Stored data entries

..........

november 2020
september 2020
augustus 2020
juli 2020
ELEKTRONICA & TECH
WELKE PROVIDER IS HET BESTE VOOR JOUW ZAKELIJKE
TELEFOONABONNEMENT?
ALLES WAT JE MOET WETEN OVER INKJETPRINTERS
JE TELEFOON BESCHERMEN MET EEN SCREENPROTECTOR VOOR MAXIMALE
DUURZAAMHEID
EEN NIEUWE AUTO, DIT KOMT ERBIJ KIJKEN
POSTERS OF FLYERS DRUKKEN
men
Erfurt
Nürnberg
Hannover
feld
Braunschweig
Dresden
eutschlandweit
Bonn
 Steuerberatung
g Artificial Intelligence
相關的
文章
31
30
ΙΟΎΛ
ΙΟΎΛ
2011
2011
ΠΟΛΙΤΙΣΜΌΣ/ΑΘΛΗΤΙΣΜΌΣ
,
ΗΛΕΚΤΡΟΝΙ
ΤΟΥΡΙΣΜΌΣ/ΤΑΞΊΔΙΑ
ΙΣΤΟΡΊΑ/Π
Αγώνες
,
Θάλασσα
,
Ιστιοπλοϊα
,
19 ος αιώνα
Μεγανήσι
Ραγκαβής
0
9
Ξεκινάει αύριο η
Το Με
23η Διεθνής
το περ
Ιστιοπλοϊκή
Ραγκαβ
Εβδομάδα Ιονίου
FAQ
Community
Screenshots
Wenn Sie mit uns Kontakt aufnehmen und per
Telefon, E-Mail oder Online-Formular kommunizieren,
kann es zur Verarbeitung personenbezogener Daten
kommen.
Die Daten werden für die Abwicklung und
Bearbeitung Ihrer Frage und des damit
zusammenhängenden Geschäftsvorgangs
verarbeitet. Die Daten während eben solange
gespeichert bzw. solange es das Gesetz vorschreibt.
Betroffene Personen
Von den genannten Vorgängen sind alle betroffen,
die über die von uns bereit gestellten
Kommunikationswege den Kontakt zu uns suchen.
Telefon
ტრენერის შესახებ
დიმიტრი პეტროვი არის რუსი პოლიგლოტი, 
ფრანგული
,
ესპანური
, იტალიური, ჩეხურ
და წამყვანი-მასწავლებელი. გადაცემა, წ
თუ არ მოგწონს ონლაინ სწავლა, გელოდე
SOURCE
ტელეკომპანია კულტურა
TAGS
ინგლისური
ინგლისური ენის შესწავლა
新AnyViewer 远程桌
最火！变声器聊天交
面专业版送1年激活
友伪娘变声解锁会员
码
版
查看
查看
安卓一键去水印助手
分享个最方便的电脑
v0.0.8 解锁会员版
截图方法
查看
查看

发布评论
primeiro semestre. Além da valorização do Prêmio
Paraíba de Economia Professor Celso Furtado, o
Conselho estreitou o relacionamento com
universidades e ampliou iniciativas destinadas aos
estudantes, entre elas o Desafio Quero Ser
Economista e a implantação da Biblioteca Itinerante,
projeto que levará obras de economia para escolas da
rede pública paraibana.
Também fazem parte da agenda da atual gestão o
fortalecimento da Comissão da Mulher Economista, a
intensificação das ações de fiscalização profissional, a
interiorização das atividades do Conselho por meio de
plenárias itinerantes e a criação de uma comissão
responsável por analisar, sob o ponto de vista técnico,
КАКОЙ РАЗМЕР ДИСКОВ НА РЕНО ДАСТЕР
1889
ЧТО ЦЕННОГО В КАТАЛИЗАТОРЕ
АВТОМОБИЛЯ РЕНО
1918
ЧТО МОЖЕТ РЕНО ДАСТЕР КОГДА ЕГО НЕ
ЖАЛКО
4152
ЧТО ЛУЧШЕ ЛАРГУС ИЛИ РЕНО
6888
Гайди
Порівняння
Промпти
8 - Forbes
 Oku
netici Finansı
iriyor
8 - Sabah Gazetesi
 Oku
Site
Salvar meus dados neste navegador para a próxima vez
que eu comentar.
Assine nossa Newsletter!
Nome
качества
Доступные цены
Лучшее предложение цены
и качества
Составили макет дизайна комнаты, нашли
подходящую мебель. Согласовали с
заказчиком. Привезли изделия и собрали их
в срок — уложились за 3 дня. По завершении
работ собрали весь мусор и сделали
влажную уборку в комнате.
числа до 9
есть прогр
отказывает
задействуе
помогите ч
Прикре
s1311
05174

..........

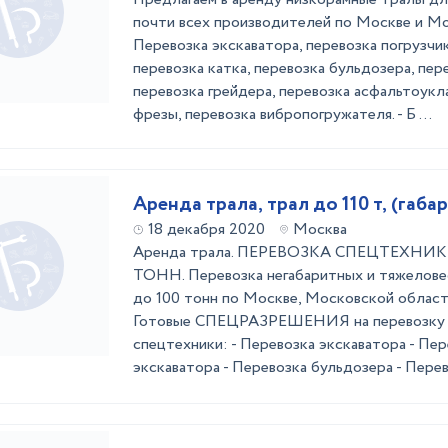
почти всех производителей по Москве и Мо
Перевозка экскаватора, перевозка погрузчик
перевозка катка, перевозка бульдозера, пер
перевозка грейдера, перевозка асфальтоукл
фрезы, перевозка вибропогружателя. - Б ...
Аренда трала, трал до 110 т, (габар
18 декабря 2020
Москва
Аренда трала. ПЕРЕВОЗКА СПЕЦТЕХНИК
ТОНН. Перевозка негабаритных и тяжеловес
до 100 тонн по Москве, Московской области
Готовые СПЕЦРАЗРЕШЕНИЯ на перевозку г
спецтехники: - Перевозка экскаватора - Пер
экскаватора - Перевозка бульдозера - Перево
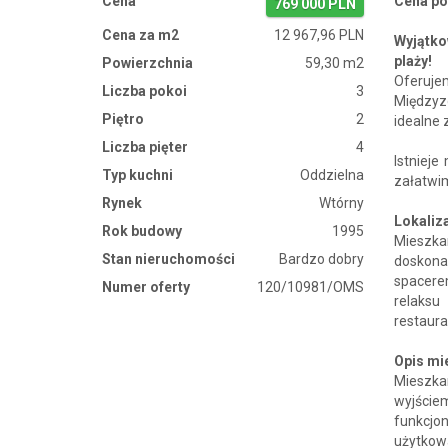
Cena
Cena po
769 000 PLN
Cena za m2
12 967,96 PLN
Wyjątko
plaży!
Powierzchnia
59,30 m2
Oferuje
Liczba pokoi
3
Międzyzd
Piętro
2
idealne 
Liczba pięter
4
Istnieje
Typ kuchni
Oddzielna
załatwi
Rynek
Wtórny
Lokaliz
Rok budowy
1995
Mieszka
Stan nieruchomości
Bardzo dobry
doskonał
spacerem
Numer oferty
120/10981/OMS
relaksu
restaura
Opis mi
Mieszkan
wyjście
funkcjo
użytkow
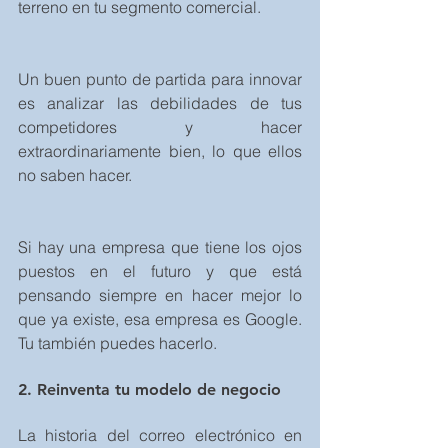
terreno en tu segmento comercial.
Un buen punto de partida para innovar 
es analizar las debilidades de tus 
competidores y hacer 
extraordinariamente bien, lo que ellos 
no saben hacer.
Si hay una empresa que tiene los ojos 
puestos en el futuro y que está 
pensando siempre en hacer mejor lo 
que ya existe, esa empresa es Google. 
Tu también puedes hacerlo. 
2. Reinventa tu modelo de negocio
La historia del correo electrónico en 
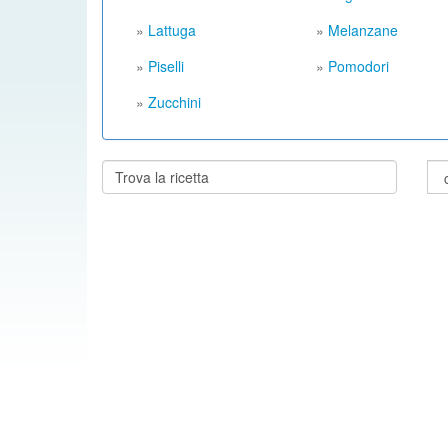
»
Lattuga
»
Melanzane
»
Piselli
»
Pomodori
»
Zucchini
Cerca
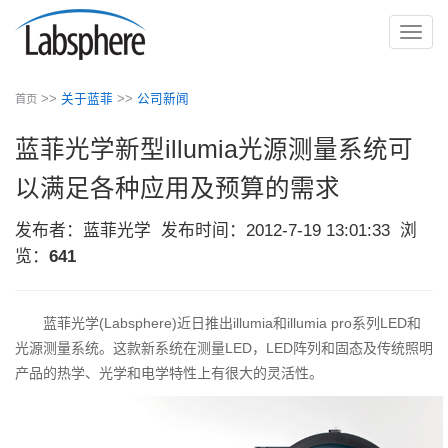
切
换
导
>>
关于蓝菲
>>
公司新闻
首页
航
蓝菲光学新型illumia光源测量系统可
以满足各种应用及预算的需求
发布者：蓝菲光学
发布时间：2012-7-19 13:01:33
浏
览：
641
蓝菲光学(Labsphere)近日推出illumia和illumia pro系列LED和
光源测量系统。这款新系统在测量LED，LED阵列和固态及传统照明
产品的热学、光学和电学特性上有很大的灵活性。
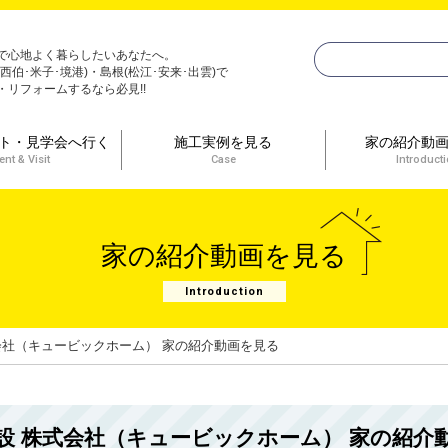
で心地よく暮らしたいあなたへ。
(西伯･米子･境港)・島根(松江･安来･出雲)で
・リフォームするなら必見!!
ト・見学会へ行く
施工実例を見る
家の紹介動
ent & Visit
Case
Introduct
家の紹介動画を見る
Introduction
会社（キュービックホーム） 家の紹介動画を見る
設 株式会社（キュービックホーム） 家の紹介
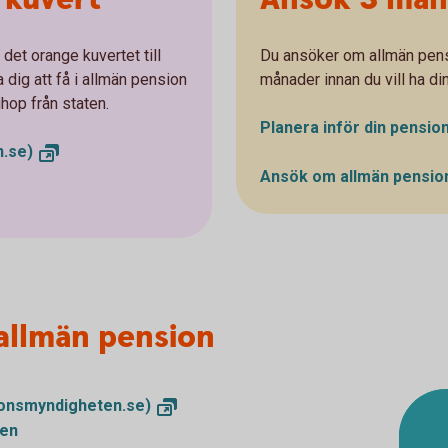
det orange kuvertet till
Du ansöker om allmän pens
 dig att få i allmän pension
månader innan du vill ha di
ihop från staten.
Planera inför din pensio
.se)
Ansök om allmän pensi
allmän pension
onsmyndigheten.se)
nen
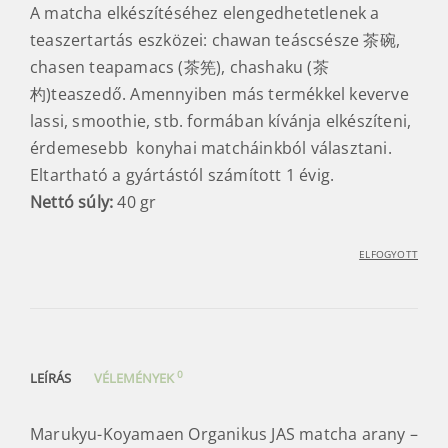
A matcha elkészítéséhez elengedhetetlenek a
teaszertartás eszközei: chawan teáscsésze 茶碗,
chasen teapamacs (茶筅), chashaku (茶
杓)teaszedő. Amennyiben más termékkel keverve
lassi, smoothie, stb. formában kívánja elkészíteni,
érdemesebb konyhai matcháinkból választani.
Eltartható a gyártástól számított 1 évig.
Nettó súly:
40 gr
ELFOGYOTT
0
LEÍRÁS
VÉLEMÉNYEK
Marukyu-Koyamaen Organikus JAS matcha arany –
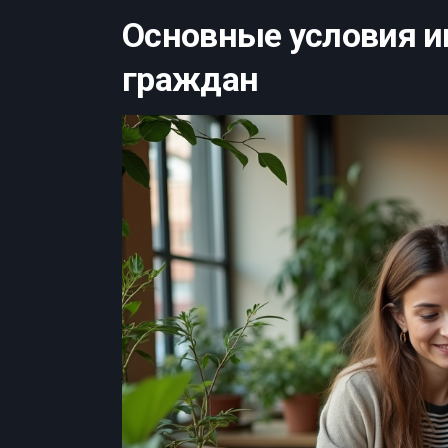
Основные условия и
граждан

..........

→ **Problem**
Copy out each line of the records that holds the string "empresa".

→ **Written solution**
Si hay una empresa que tiene los ojos 
que ya existe, esa empresa es Google. 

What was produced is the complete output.